Congrats and good luck.


----------



## Janger (Dec 9, 2017)

Hey Mike
The plasma cutting we were doing was with this 5.x cfm compressor. https://m.kmstools.com/california-air-2hp-10-gallon-twin-stack-quiet-air-compressor-123448 
We didn’t run out of air cutting up those tanks. I think even a smaller one would work ok just with shorter cutting cycles. Cut wait cut wait. 

Keeping the air dry is super important - even a drop of moisture blows up the consumables. I have a inline filter thing and desiccant combo and make sure I blow out the hose before I connect the plasma. This is after wrecking half a dozen plasma tips wondering what the heck was wrong. I found the plasma built in filter was not adequate. I disagree with Peter on this one.


----------



## Bofobo (Dec 9, 2017)

Two compressors worked great! ... my problem was tripping the 15A breaker the plasma was on and i think i needed just a tiny bit more flow but i adjusted as i went and finnished before i got optimal.


----------



## Dabbler (Dec 9, 2017)

Several compressor guys told me that solution wouldn't work for my sandblast outfit, but it worked fine too...  Good job!


----------



## kevin.decelles (Dec 11, 2017)

I concur with janger in the dry air recommendation.  We discussed plasma a few weeks back and I said that I had went through my first set of tips in 6 years.  He mentioned that he was going through them quickly until he added the dryer .  

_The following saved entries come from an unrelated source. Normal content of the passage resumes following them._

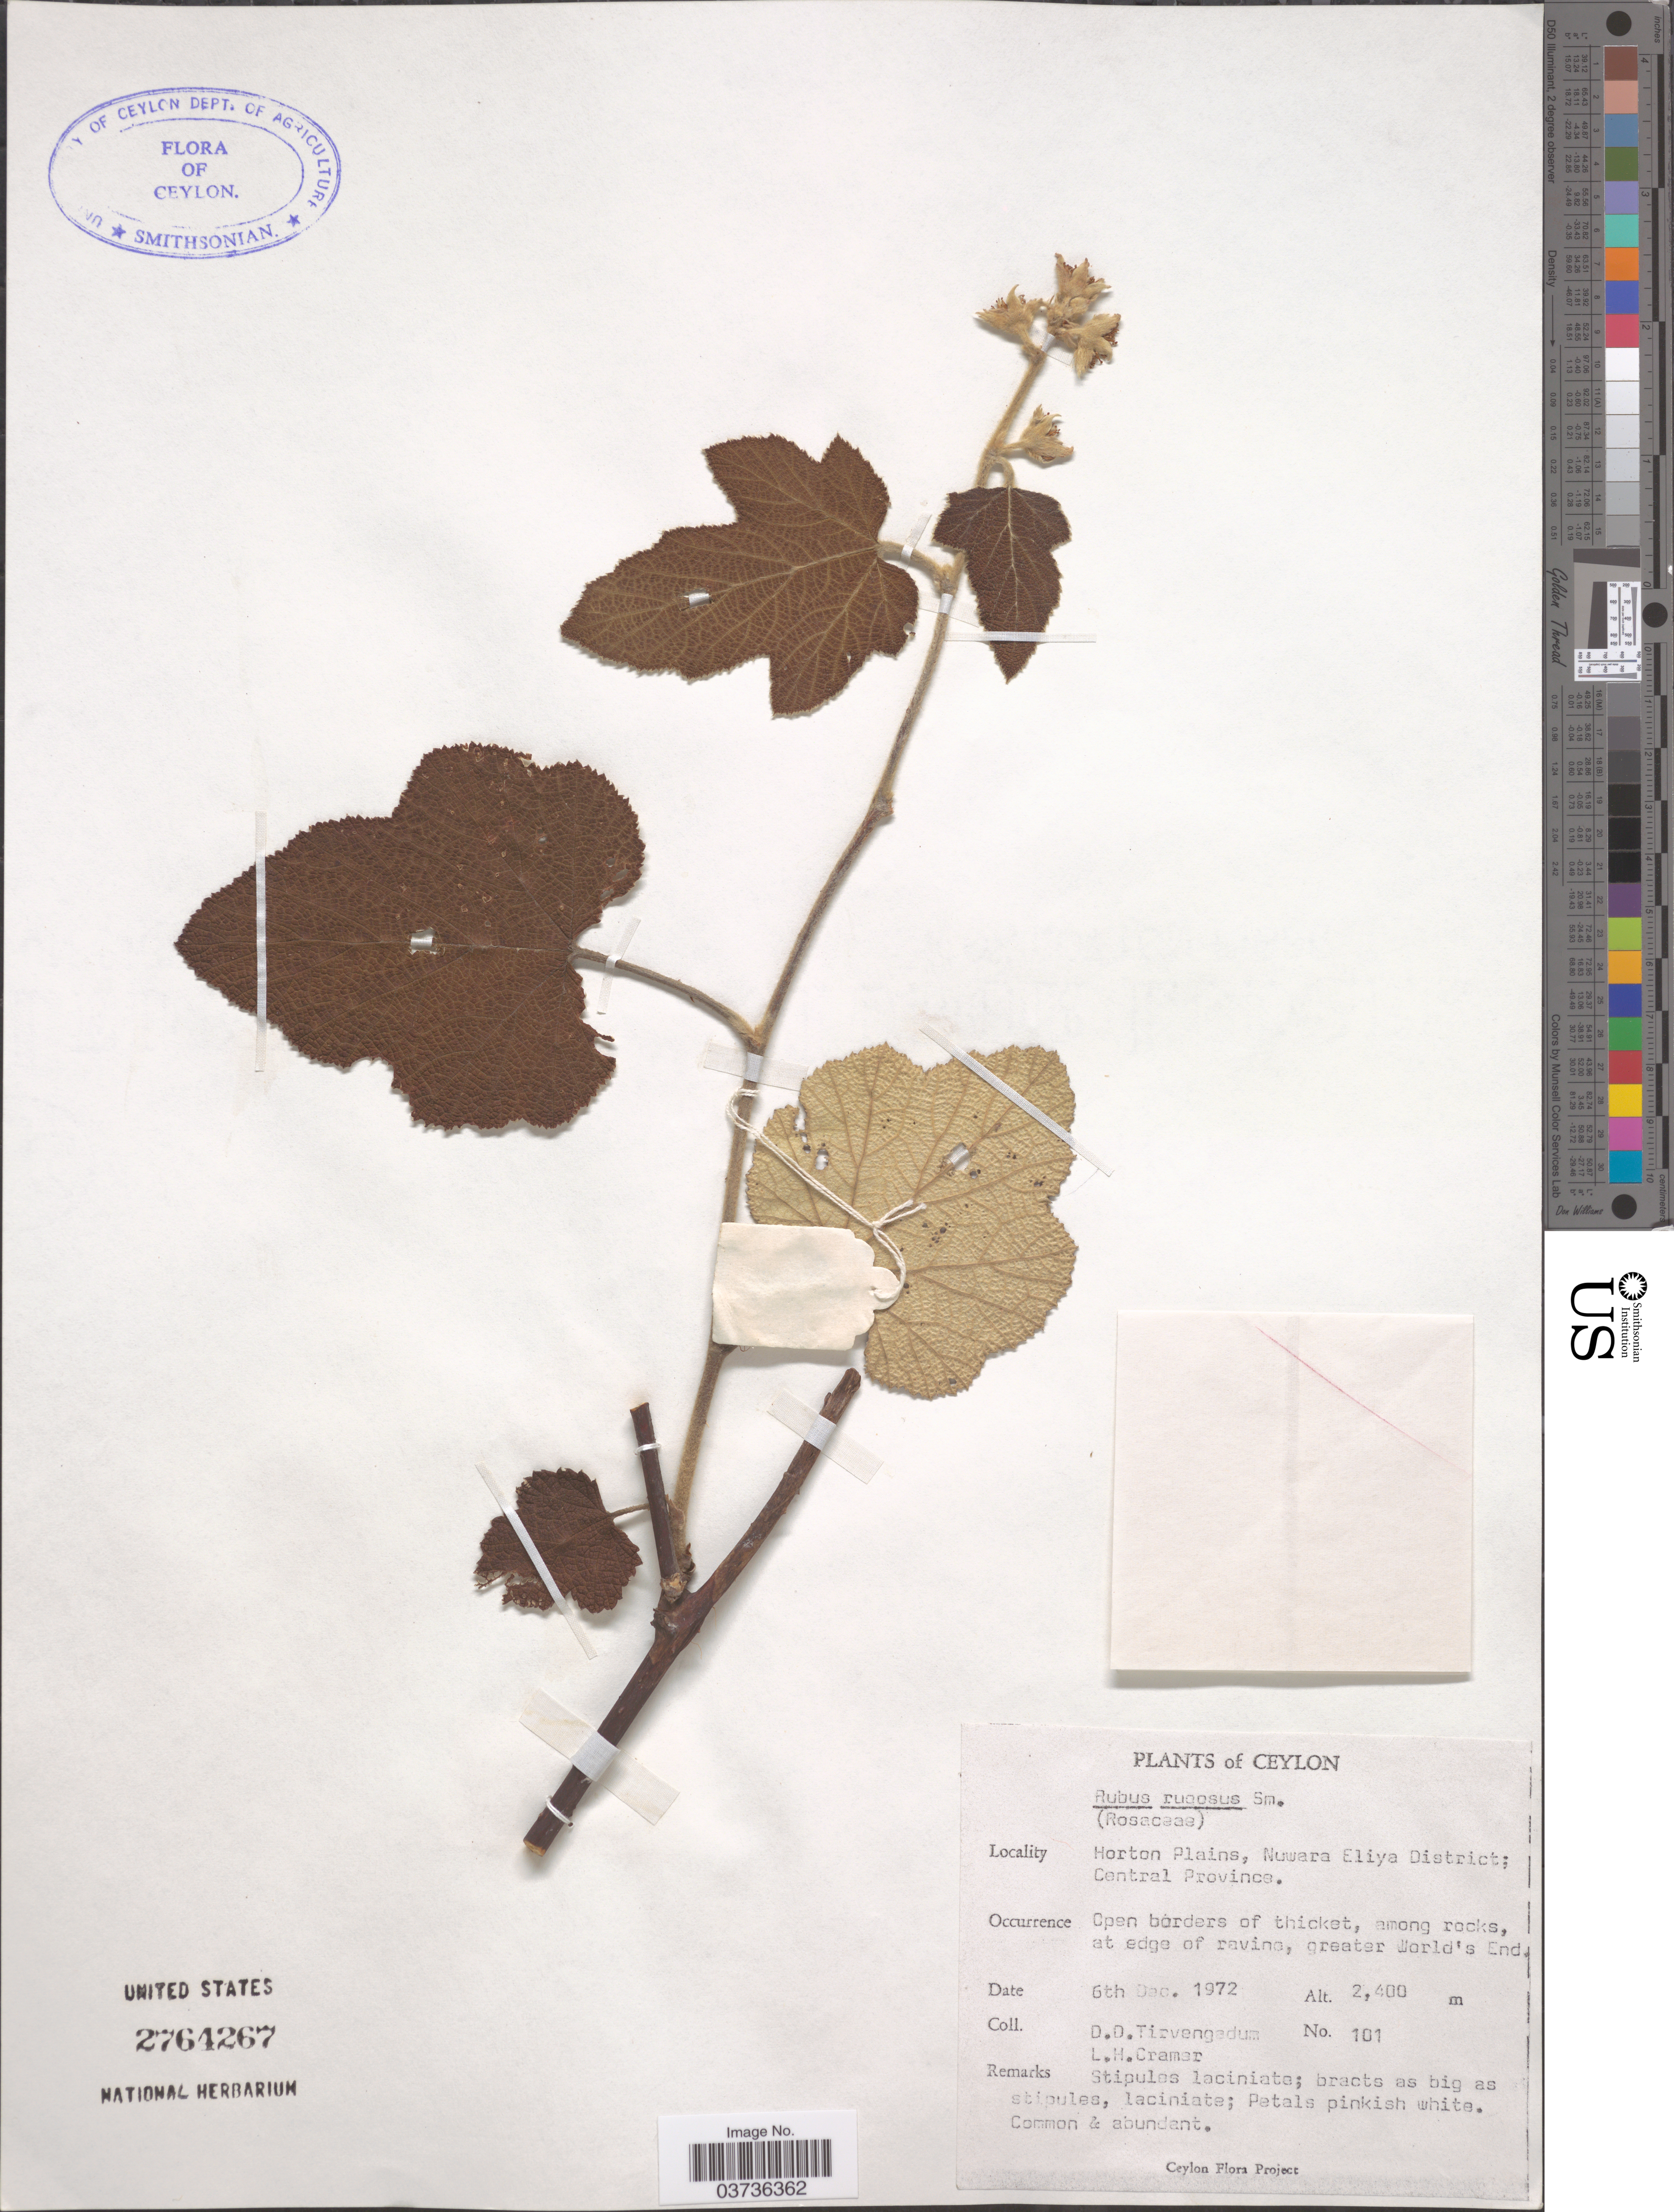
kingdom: Plantae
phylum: Tracheophyta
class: Magnoliopsida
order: Rosales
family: Rosaceae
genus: Rubus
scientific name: Rubus rugosus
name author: Small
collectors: D. Tirvengadum & L. H. Cramer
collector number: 101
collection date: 1972-12-06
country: Sri Lanka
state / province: Central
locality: Ceylon. Horton Plains, Nuwara Eliya District. Open borders of thicket, among rocks, at edge of ravine, greater World's End.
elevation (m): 2400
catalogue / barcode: US 2764267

I've had a dryer/ filter in place forever, could be that is key .  I use my plasma a lot......


Sent from my iPhone using Tapatalk


----------



## Jwest7788 (Dec 12, 2017)

kevin.decelles said:


> I concur with janger in the dry air recommendation.  We discussed plasma a few weeks back and I said that I had went through my first set of tips in 6 years.  He mentioned that he was going through them quickly until he added the dryer .



Same here on my end. Dry air is super important. -- Getting the moisture to (cool and then) drop out is the most important for plasma. I'm under the impression that it's liquid water that destroys the consumables.




CalgaryPT said:


> Calgary's air is so dry you can get away with a basic filter.


There is definitely some water involved. Quick calculator online says it's 6.6ml per 80 gallon tank fill with today's temp and relative humidity in YYC.  It's only a teaspoon of water per large tank, but makes it good advice to get a bigger water trap then you need, but after the trap, a small desiccant filter will have a super long life. Those little tiny traps can fill up pretty quickly if you're running a plasma for any period of time.
--> This is why we need to drain compressors after each use, even in Alberta.

This project, which was admittedly overkill (but a lot of fun) get's a surprising amount of water if I'm running the compressor for the afternoon:
https://canadianhobbymetalworkers.com/attachments/2016-02-25-21-53-02-jpg.664/


----------



## Bofobo (Dec 17, 2017)

This advise has led me to this solution and the following refinements, the eureka came when i spilled this tub of bits. 


This pic is of the back, a straight accident just waiting to ruin the day. I had this piece kicking around for years , no idea where its from when or why i have it but thats just a scrappers life


----------